Would you copy the listing below exactly, keeping the pictures out?

[The data]

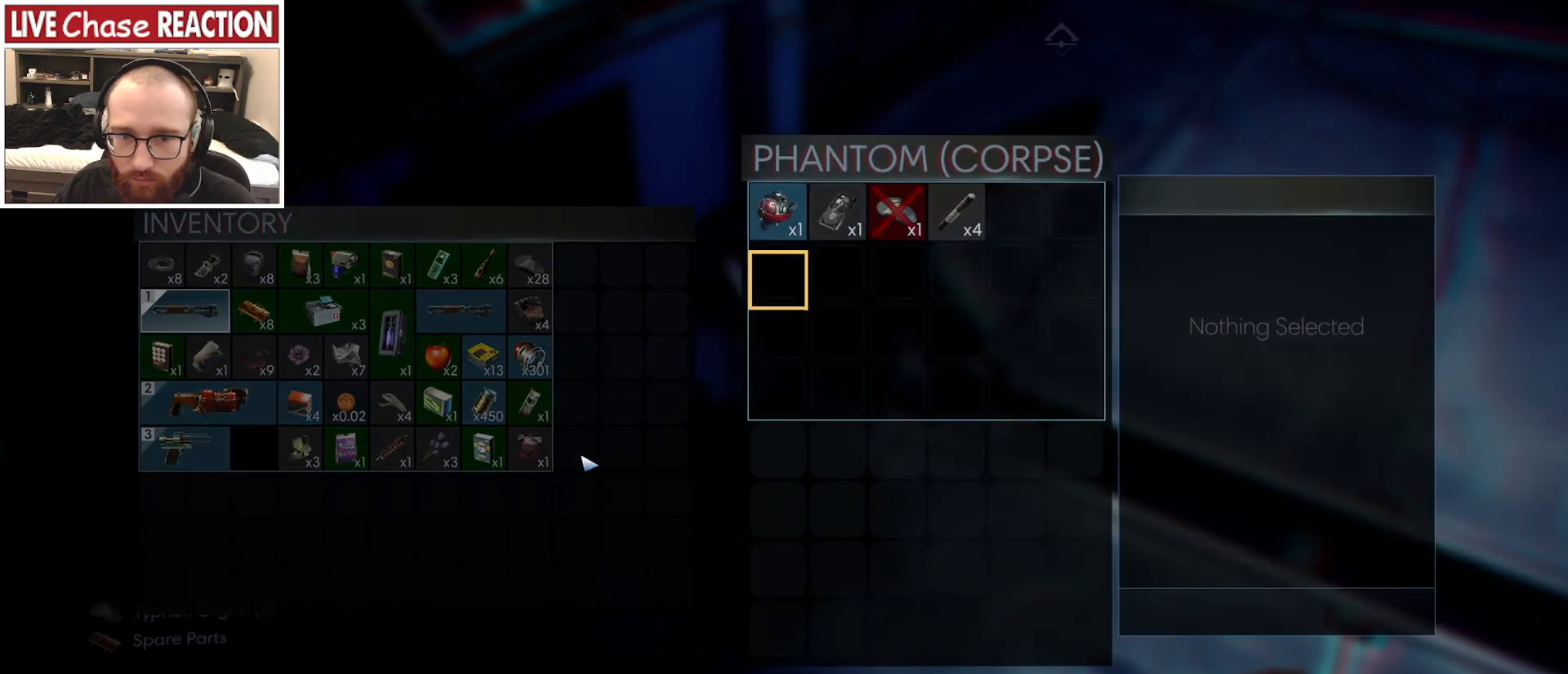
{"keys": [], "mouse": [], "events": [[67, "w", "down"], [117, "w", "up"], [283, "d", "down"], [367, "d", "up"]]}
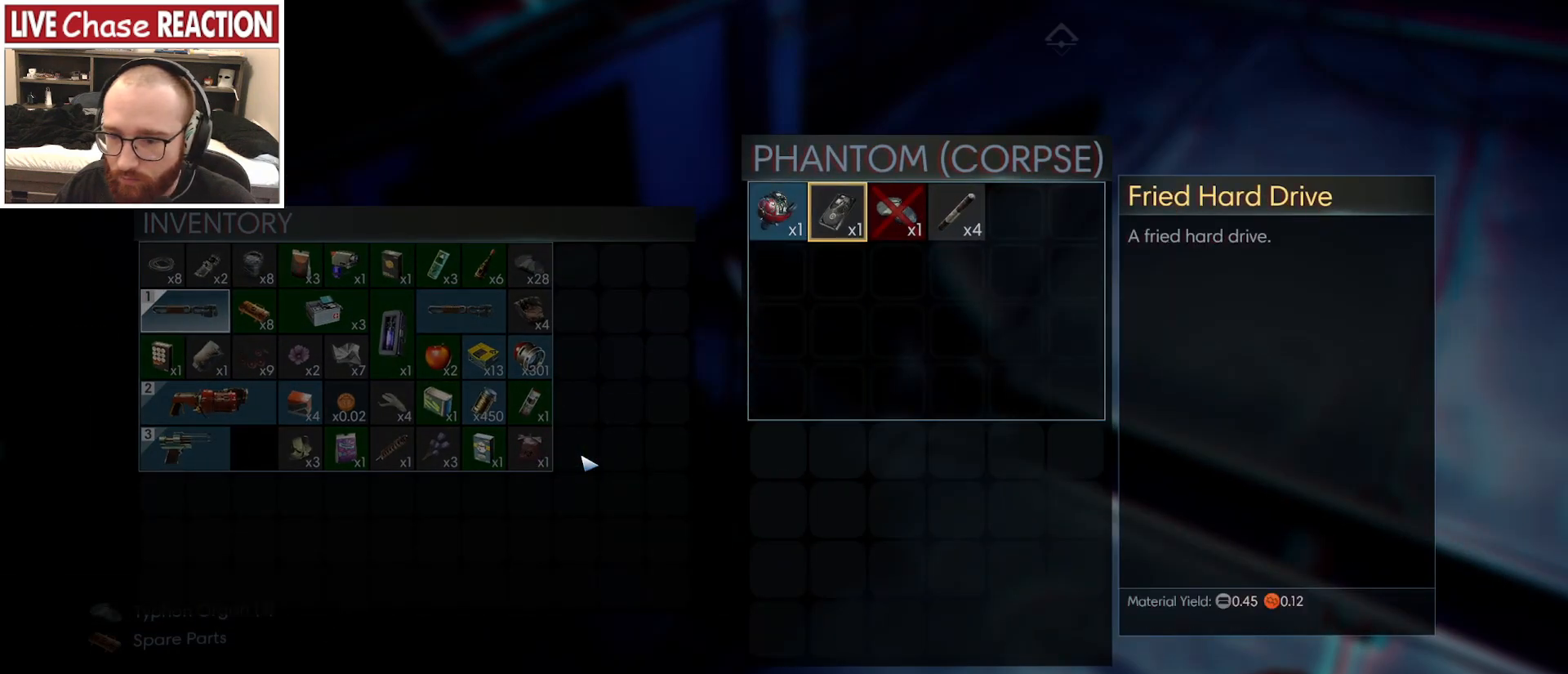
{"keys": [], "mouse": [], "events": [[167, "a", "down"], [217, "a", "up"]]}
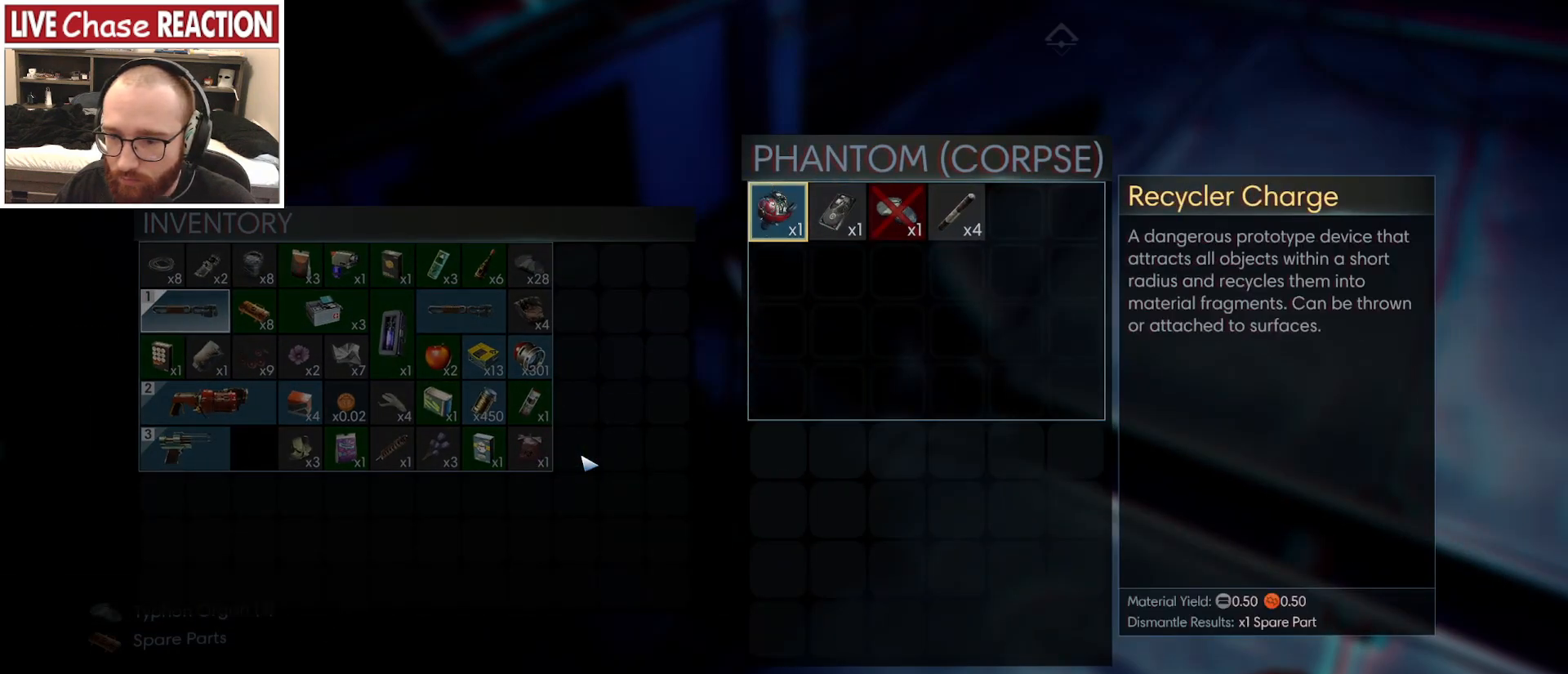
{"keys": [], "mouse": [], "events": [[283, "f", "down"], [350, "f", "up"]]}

[/The data]

Result below:
{"keys": [], "mouse": [], "events": [[67, "w", "down"], [117, "w", "up"], [283, "d", "down"], [367, "d", "up"]]}
{"keys": [], "mouse": [], "events": [[167, "a", "down"], [217, "a", "up"]]}
{"keys": [], "mouse": [], "events": [[283, "f", "down"], [350, "f", "up"]]}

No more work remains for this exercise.